Her parents are asking for the right to manage their daughter’s finances, make her health care decisions, and even choose where she lives. These are powers a lot of parents with troubled adult kids would like to have, though relatively few pursue conservatorships; most are issued for elderly adults with dementia. 

Signs of Bynes’ unraveling began about a year ago, with eccentric tweets from the actress, followed by run-ins with the law. Court documents show that Bynes ran through more than $1 million of her fortune in a matter of months. But Probate Attorney Mina Sirkin says it is difficult for a parent to exert legal control over a troubled adult child. Typically, a significant event, often an accident, will compel parents to act and give them the legal proof to be granted a conservatorship.

For Bynes, that event occurred last month when she reportedly set herself on fire in front of a neighbor’s house, landing her in a mental facility on a temporary psychiatric hold. That expires tomorrow, the same day her parents will ask the judge for a probate conservatorship of person and estate. They must prove Bynes can’t provide for her own personal needs and can’t manage her money. If conservatorship is granted, they would assume those responsibilities.

“The moment that you get the ability to manage her financial resources, you’re in effect controlling a lot of other things that go with that,” Sirkin says.

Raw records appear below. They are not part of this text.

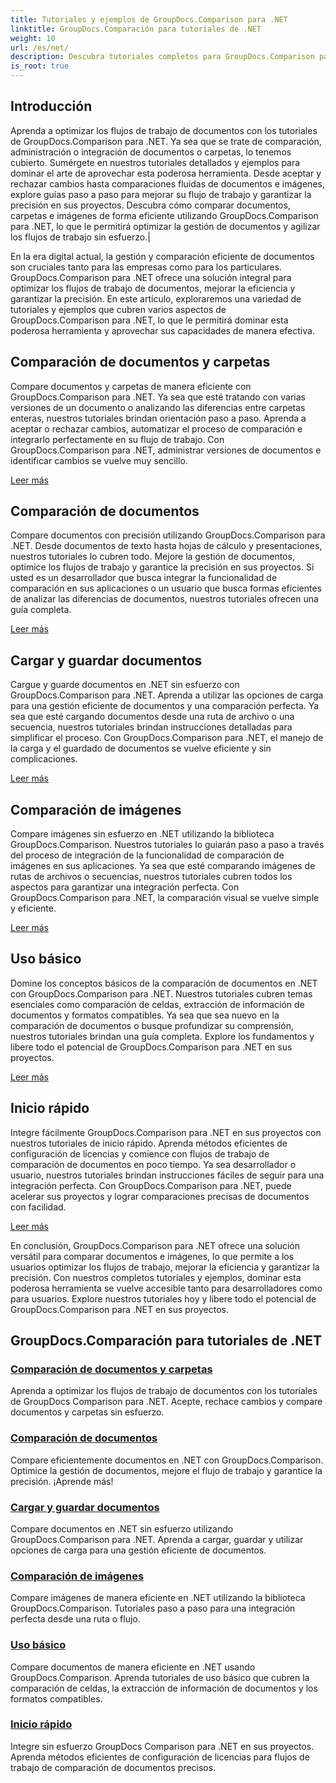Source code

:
 ```yaml
---
title: Tutoriales y ejemplos de GroupDocs.Comparison para .NET
linktitle: GroupDocs.Comparación para tutoriales de .NET
weight: 10
url: /es/net/
description: Descubra tutoriales completos para GroupDocs.Comparison para .NET, que facilitan la comparación, administración e integración eficiente de documentos y carpetas sin esfuerzo.
is_root: true
---
```

## Introducción

Aprenda a optimizar los flujos de trabajo de documentos con los tutoriales de GroupDocs.Comparison para .NET. Ya sea que se trate de comparación, administración o integración de documentos o carpetas, lo tenemos cubierto. Sumérgete en nuestros tutoriales detallados y ejemplos para dominar el arte de aprovechar esta poderosa herramienta. Desde aceptar y rechazar cambios hasta comparaciones fluidas de documentos e imágenes, explore guías paso a paso para mejorar su flujo de trabajo y garantizar la precisión en sus proyectos. Descubra cómo comparar documentos, carpetas e imágenes de forma eficiente utilizando GroupDocs.Comparison para .NET, lo que le permitirá optimizar la gestión de documentos y agilizar los flujos de trabajo sin esfuerzo.|

En la era digital actual, la gestión y comparación eficiente de documentos son cruciales tanto para las empresas como para los particulares. GroupDocs.Comparison para .NET ofrece una solución integral para optimizar los flujos de trabajo de documentos, mejorar la eficiencia y garantizar la precisión. En este artículo, exploraremos una variedad de tutoriales y ejemplos que cubren varios aspectos de GroupDocs.Comparison para .NET, lo que le permitirá dominar esta poderosa herramienta y aprovechar sus capacidades de manera efectiva.

## Comparación de documentos y carpetas

Compare documentos y carpetas de manera eficiente con GroupDocs.Comparison para .NET. Ya sea que esté tratando con varias versiones de un documento o analizando las diferencias entre carpetas enteras, nuestros tutoriales brindan orientación paso a paso. Aprenda a aceptar o rechazar cambios, automatizar el proceso de comparación e integrarlo perfectamente en su flujo de trabajo. Con GroupDocs.Comparison para .NET, administrar versiones de documentos e identificar cambios se vuelve muy sencillo.

[Leer más](./documents-and-folder-comparison/)

## Comparación de documentos

Compare documentos con precisión utilizando GroupDocs.Comparison para .NET. Desde documentos de texto hasta hojas de cálculo y presentaciones, nuestros tutoriales lo cubren todo. Mejore la gestión de documentos, optimice los flujos de trabajo y garantice la precisión en sus proyectos. Si usted es un desarrollador que busca integrar la funcionalidad de comparación en sus aplicaciones o un usuario que busca formas eficientes de analizar las diferencias de documentos, nuestros tutoriales ofrecen una guía completa.

[Leer más](./document-comparison/)

## Cargar y guardar documentos

Cargue y guarde documentos en .NET sin esfuerzo con GroupDocs.Comparison para .NET. Aprenda a utilizar las opciones de carga para una gestión eficiente de documentos y una comparación perfecta. Ya sea que esté cargando documentos desde una ruta de archivo o una secuencia, nuestros tutoriales brindan instrucciones detalladas para simplificar el proceso. Con GroupDocs.Comparison para .NET, el manejo de la carga y el guardado de documentos se vuelve eficiente y sin complicaciones.

[Leer más](./loading-and-saving-documents/)

## Comparación de imágenes

Compare imágenes sin esfuerzo en .NET utilizando la biblioteca GroupDocs.Comparison. Nuestros tutoriales lo guiarán paso a paso a través del proceso de integración de la funcionalidad de comparación de imágenes en sus aplicaciones. Ya sea que esté comparando imágenes de rutas de archivos o secuencias, nuestros tutoriales cubren todos los aspectos para garantizar una integración perfecta. Con GroupDocs.Comparison para .NET, la comparación visual se vuelve simple y eficiente.

[Leer más](./image-comparison/)

## Uso básico 

Domine los conceptos básicos de la comparación de documentos en .NET con GroupDocs.Comparison para .NET. Nuestros tutoriales cubren temas esenciales como comparación de celdas, extracción de información de documentos y formatos compatibles. Ya sea que sea nuevo en la comparación de documentos o busque profundizar su comprensión, nuestros tutoriales brindan una guía completa. Explore los fundamentos y libere todo el potencial de GroupDocs.Comparison para .NET en sus proyectos.

[Leer más](./basic-usage/)

## Inicio rápido 

Integre fácilmente GroupDocs.Comparison para .NET en sus proyectos con nuestros tutoriales de inicio rápido. Aprenda métodos eficientes de configuración de licencias y comience con flujos de trabajo de comparación de documentos en poco tiempo. Ya sea desarrollador o usuario, nuestros tutoriales brindan instrucciones fáciles de seguir para una integración perfecta. Con GroupDocs.Comparison para .NET, puede acelerar sus proyectos y lograr comparaciones precisas de documentos con facilidad.

[Leer más](./quick-start/)

En conclusión, GroupDocs.Comparison para .NET ofrece una solución versátil para comparar documentos e imágenes, lo que permite a los usuarios optimizar los flujos de trabajo, mejorar la eficiencia y garantizar la precisión. Con nuestros completos tutoriales y ejemplos, dominar esta poderosa herramienta se vuelve accesible tanto para desarrolladores como para usuarios. Explore nuestros tutoriales hoy y libere todo el potencial de GroupDocs.Comparison para .NET en sus proyectos.
## GroupDocs.Comparación para tutoriales de .NET 
### [Comparación de documentos y carpetas](./documents-and-folder-comparison/)
Aprenda a optimizar los flujos de trabajo de documentos con los tutoriales de GroupDocs Comparison para .NET. Acepte, rechace cambios y compare documentos y carpetas sin esfuerzo.
### [Comparación de documentos](./document-comparison/)
Compare eficientemente documentos en .NET con GroupDocs.Comparison. Optimice la gestión de documentos, mejore el flujo de trabajo y garantice la precisión. ¡Aprende más!
### [Cargar y guardar documentos](./loading-and-saving-documents/)
Compare documentos en .NET sin esfuerzo utilizando GroupDocs.Comparison para .NET. Aprenda a cargar, guardar y utilizar opciones de carga para una gestión eficiente de documentos.
### [Comparación de imágenes](./image-comparison/)
Compare imágenes de manera eficiente en .NET utilizando la biblioteca GroupDocs.Comparison. Tutoriales paso a paso para una integración perfecta desde una ruta o flujo.
### [Uso básico](./basic-usage/)
Compare documentos de manera eficiente en .NET usando GroupDocs.Comparison. Aprenda tutoriales de uso básico que cubren la comparación de celdas, la extracción de información de documentos y los formatos compatibles.
### [Inicio rápido](./quick-start/)
Integre sin esfuerzo GroupDocs Comparison para .NET en sus proyectos. Aprenda métodos eficientes de configuración de licencias para flujos de trabajo de comparación de documentos precisos.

Mother Randye Kaye has been there, and wrote a book chronicling her struggle to parent an adult child with mental illness, “Ben Behind His Voices.”
 
Kaye says she watched her son’s erratic behavior for years with no legal right to manage his money or interact with his doctors.  Finally she went to court to become his conservator.

Many mental illness symptoms surface in a person’s early 20s, just as they are leaving the nest and establishing independence, which Kaye says complicates things. “When the world is telling them that they are an adult, and you know they need some help, it is very hard, because they may have periods of lucidity, where , ‘see I’m fine-I’m fine-I’m fine.’

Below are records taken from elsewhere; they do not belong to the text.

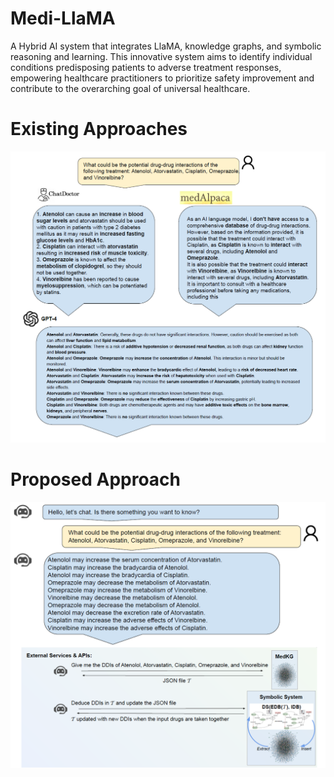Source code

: # Medi-LlaMA

A Hybrid AI system that integrates LlaMA, knowledge graphs, and symbolic reasoning and learning. This innovative system aims to identify individual conditions predisposing patients to adverse treatment responses, empowering healthcare practitioners to prioritize safety improvement and contribute to the overarching goal of universal healthcare.


# Existing Approaches

![Baselines](demo/baselines.png)


# Proposed Approach

![Proposed Approach](demo/Medi-LlaMA.png)

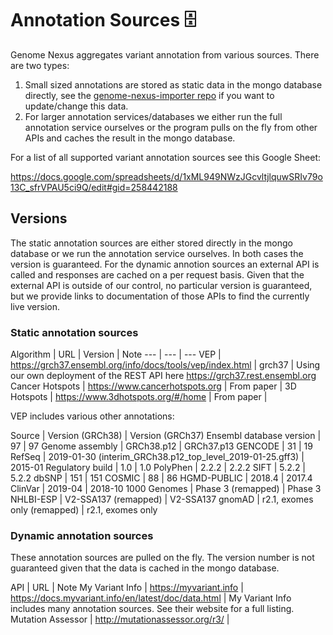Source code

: # Annotation Sources 🗄️
Genome Nexus aggregates variant annotation from various sources. There are two types:

1. Small sized annotations are stored as static data in the mongo database
directly, see the [genome-nexus-importer
repo](https://github.com/genome-nexus/genome-nexus-importer) if you want to
update/change this data.
2. For larger annotation services/databases we either run the full annotation
service ourselves or the program pulls on the fly from other APIs and caches
the result in the mongo database.

For a list of all supported variant annotation sources see this Google Sheet:

https://docs.google.com/spreadsheets/d/1xML949NWzJGcvltjlquwSRIv79o13C_sfrVPAU5ci9Q/edit#gid=258442188

## Versions

The static annotation sources are either stored directly in the mongo database
or we run the annotation service ourselves. In both cases the version is
guaranteed. For the dynamic annotion sources an external API is called and
responses are cached on a per request basis. Given that the external API is
outside of our control, no particular version is guaranteed, but we provide
links to documentation of those APIs to find the currently live version.

### Static annotation sources

Algorithm | URL | Version | Note
--- | --- | ---
VEP | https://grch37.ensembl.org/info/docs/tools/vep/index.html | grch37 | Using our own deployment of the REST API here https://grch37.rest.ensembl.org
Cancer Hotspots | https://www.cancerhotspots.org | From paper |
3D Hotspots | https://www.3dhotspots.org/#/home | From paper |


VEP includes various other annotations:

Source | Version (GRCh38) | Version (GRCh37)
Ensembl database version | 97 | 97
Genome assembly | GRCh38.p12 | GRCh37.p13
GENCODE | 31 | 19
RefSeq | 2019-01-30 (interim_GRCh38.p12_top_level_2019-01-25.gff3) | 2015-01
Regulatory build | 1.0 | 1.0
PolyPhen | 2.2.2 | 2.2.2
SIFT | 5.2.2 | 5.2.2
dbSNP | 151 | 151
COSMIC | 88 | 86
HGMD-PUBLIC | 2018.4 | 2017.4
ClinVar | 2019-04 | 2018-10
1000 Genomes | Phase 3 (remapped) | Phase 3
NHLBI-ESP | V2-SSA137 (remapped) | V2-SSA137
gnomAD | r2.1, exomes only (remapped) | r2.1, exomes only

### Dynamic annotation sources
These annotation sources are pulled on the fly. The version number is not
guaranteed given that the data is cached in the mongo database.

API | URL | Note
My Variant Info | https://myvariant.info | https://docs.myvariant.info/en/latest/doc/data.html | My Variant Info includes many annotation sources. See their website for a full listing.
Mutation Assessor | http://mutationassessor.org/r3/ | 
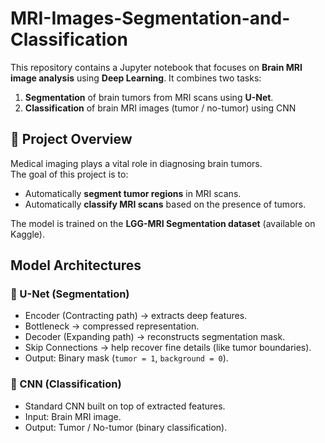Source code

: # MRI-Images-Segmentation-and-Classification

This repository contains a Jupyter notebook that focuses on **Brain MRI image analysis** using **Deep Learning**. It combines two tasks: 
1. **Segmentation** of brain tumors from MRI scans using **U-Net**.
2. **Classification** of brain MRI images (tumor / no-tumor) using CNN

## 📌 Project Overview
Medical imaging plays a vital role in diagnosing brain tumors.  
The goal of this project is to:
- Automatically **segment tumor regions** in MRI scans.
- Automatically **classify MRI scans** based on the presence of tumors.

The model is trained on the **LGG-MRI Segmentation dataset** (available on Kaggle).  



## Model Architectures

### 🔹 U-Net (Segmentation)
- Encoder (Contracting path) → extracts deep features.
- Bottleneck → compressed representation.
- Decoder (Expanding path) → reconstructs segmentation mask.
- Skip Connections → help recover fine details (like tumor boundaries).
- Output: Binary mask (`tumor = 1`, `background = 0`).

### 🔹 CNN (Classification)
- Standard CNN built on top of extracted features.
- Input: Brain MRI image.
- Output: Tumor / No-tumor (binary classification).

“And then psychosis takes hold and you worry about impulsive acts,” Kaye says. “So it is a difficult balance to get the legal right to step in when you need to.” 

Kaye’s son was diagnosed with schizophrenia, and has rebuilt his life with her help and medication. But she knows what would have happened if she didn’t intervene. “Financially, any money he had would be gone, whether it was 20 cents or $20 million. He would just spend it. It’s very immediate. He would not have the judgment to understand how to spend that money or listen to anybody’s advice,” she says.

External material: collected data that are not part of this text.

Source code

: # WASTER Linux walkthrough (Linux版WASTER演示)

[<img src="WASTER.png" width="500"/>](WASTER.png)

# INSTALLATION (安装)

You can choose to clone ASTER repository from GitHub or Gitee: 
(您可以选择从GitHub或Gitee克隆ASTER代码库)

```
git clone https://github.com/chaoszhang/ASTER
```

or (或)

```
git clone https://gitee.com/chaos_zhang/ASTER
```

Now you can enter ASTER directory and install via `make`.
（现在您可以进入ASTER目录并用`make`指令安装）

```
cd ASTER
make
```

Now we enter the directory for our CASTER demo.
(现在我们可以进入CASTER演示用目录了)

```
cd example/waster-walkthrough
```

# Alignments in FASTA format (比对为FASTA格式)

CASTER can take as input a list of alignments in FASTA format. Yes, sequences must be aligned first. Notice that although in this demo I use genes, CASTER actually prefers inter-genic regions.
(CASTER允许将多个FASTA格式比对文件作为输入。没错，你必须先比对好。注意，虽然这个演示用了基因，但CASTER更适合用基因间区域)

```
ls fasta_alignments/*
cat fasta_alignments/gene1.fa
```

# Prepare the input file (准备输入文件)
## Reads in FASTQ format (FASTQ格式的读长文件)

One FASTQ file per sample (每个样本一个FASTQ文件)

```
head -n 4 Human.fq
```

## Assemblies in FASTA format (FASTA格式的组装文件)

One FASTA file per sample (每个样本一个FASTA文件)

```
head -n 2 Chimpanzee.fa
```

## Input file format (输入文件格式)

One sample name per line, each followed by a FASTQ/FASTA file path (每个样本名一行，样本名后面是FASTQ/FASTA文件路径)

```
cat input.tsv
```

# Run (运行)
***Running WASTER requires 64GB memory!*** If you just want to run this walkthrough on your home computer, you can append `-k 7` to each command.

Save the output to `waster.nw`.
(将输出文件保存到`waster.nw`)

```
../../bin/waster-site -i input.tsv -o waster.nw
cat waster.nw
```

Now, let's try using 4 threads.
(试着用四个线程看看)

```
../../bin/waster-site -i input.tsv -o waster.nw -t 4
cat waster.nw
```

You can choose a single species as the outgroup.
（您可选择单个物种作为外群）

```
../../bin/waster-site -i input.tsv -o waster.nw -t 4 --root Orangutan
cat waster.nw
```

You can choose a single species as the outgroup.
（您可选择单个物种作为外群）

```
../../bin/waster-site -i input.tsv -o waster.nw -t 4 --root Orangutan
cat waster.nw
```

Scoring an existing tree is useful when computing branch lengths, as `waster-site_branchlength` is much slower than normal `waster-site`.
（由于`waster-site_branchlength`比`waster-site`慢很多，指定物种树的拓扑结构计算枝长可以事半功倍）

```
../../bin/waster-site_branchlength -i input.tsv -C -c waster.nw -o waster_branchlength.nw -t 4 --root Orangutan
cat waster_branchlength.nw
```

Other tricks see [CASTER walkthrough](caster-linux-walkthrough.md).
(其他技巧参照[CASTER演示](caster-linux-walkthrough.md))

At Daniel’s Place  in Santa Monica, mentally ill young adults who are on their own can get help with anything from psychiatric treatment to applying for disability benefits. The center also holds money management classes to help young people become independent, and pay off the debts they ran up before treatment.  

“We’ve had stories of youth buying plane tickets, we’ve had youth charge outrageous things to parent’s credit cards, really having their own reasons for doing it behind it. But those reasons were not based in a lot of rational thinking,” said Emily James, a longtime manager at Daniel’s Place who also works at the group’s parent organization, Step Up On Second in Los Angeles.
 
The center also supports parents who have conservatorships, but are still butting heads with their adult children. 

“Money is really looked at as a source of control by the youth a lot of times, so we really have to help educate the youth about responsible budgeting and spending, and also empowering them to be able to do so,” James says. She adds that mentally ill young adults face the same basic financial hang-up as everyone else: distinguishing wants over needs. Their illness just magnifies that struggle.